Dos de las frases que más escucho estos días son “a ver si salimos de esta crisis” y “a ver si se acaba esta crisis”. Son dos expresiones que se parecen mucho porque ambas sugieren, en el fondo, la urgente necesidad que tiene buena parte de la sociedad de vislumbrar algo de luz. Ambas se formulan como si la esperanza de que todo cambie fuera el objetivo irrenunciable de quienes las pronuncian. Como si el hecho de volver a tener esperanza algún día fuera el fin último de sus plegarias. En definitiva, como si al emisor le importaran tres cominos y medio los derechos ya perdidos, los recortes ya irreversibles o los ajustes que ya han empobrecido a buena parte de quienes englobamos las clases medias y bajas. Como si lo realmente importante fuera que aparezca, por casualidad o por arte de magia, alguna posibilidad de que se acabe la crisis o de que salgamos de ella. Y los que se hayan caído por el camino que se queden para los buitres.

Con todo, son dos de las frases que más escucho y nunca sé que responder a quien me las dice porque, usadas para hablar de la actual coyuntura socio-económica, ambas parten de premisas falsas. El análisis semántico de la expresión “a ver si salimos de esta crisis” nos revela, así a simple vista, que el emisor asume, consciente o inconscientemente, que de la crisis tenemos que salir todos, como si todos pudiéramos hacer algo para conseguirlo. Usamos la primera persona del plural y nos quedamos tan anchos, como si hubiéramos asumido como cierto que somos culpables de la crisis a título individual por haber vivido por encima de nuestras posibilidades y que, por ello, ahora debemos pagar un precio elevado en forma de pérdida de derechos sociales.

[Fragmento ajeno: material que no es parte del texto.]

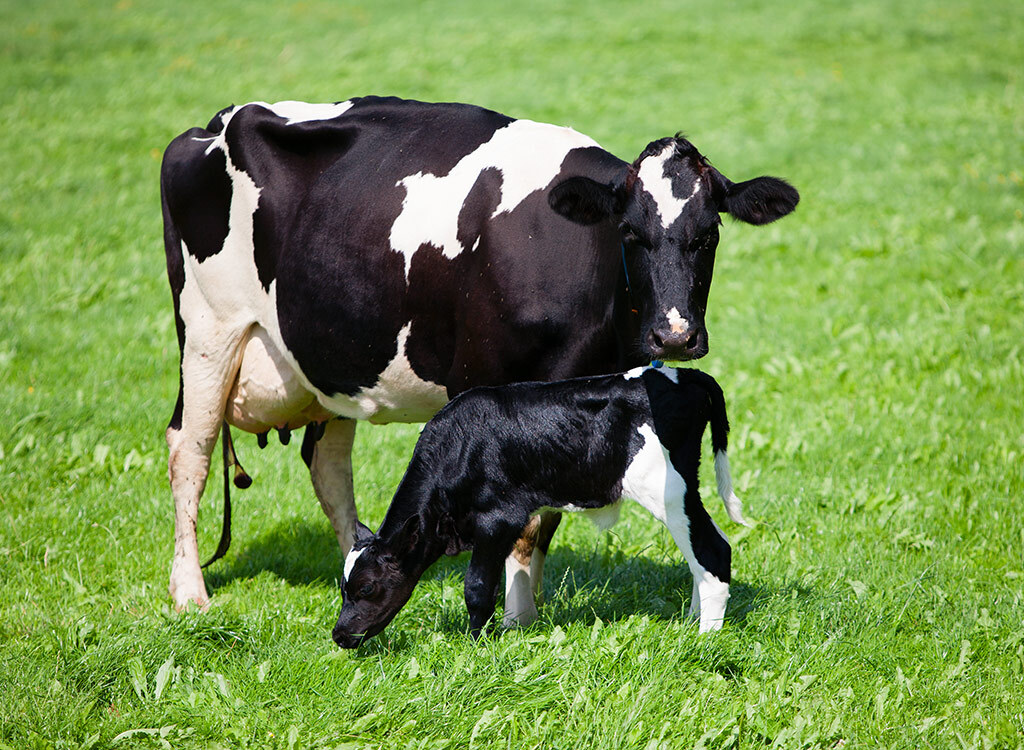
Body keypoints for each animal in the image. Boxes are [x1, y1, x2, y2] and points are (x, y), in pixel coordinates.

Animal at [160, 96, 798, 615]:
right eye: (629, 233)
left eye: (709, 234)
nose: (675, 336)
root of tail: (216, 123)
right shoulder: (486, 382)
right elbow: (521, 524)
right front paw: (516, 617)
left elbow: (544, 519)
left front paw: (525, 608)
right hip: (208, 331)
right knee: (189, 449)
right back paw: (190, 594)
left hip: (331, 360)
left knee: (328, 464)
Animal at [332, 366, 747, 646]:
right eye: (343, 587)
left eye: (366, 588)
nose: (338, 635)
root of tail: (684, 374)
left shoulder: (496, 519)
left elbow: (478, 585)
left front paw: (477, 646)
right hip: (685, 491)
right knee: (705, 549)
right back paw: (692, 621)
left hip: (668, 490)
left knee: (713, 550)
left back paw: (705, 638)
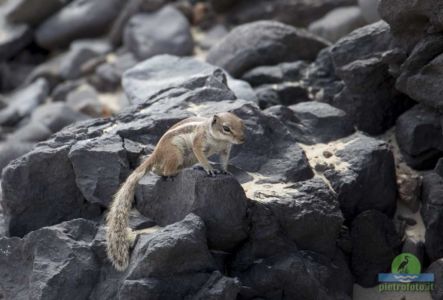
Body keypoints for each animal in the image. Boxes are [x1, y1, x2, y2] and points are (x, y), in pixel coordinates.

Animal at [106, 111, 248, 270]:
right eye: (226, 128)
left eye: (242, 124)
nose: (242, 139)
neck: (219, 140)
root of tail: (155, 153)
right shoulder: (198, 143)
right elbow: (202, 157)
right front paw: (209, 169)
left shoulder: (225, 149)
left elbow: (224, 161)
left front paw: (225, 171)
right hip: (175, 153)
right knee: (166, 170)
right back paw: (179, 172)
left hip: (186, 158)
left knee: (158, 170)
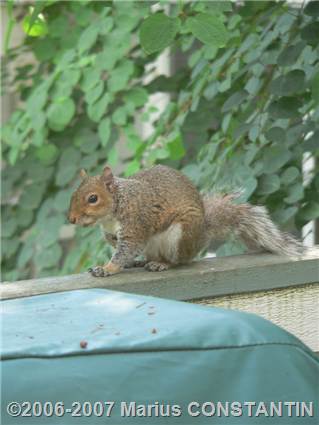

También hablamos de “esta crisis” como si sólo fuera una más. Como si se tratara de una muesca más en la culata de la espiral neoliberal. Como si padecer crisis de las que sólo se sale recortando derechos sociales a las clases bajas fuera algo a lo que debemos acostumbrarnos porque es lo normal. Como si hubiéramos asumido que los ciclos económicos nos van a traer épocas de bonanza para las empresas y de recesión para los trabajadores de forma alternativa y hasta el fin de los tiempos. De la misma forma, quienes usan la expresión “a ver si se acaba esta crisis” asumen que ésta puede terminarse sola, asumiendo, por otra parte, que sola ha empezado. Por eso cuando alguien me dice “a ver si salimos de esta crisis” o “a ver si se acaba esta crisis” yo me limito a sonreír de medio lado apartando la mirada y sólo acierto a abrir la boca para que salga un “sí, a ver. Que podamos contarlo”. Lo hago para no entrar en debates semánticos, claro, porque lo correcto sería espetar como respuesta “A ver si acaban de una vez el saqueo y terminan con la crisis”.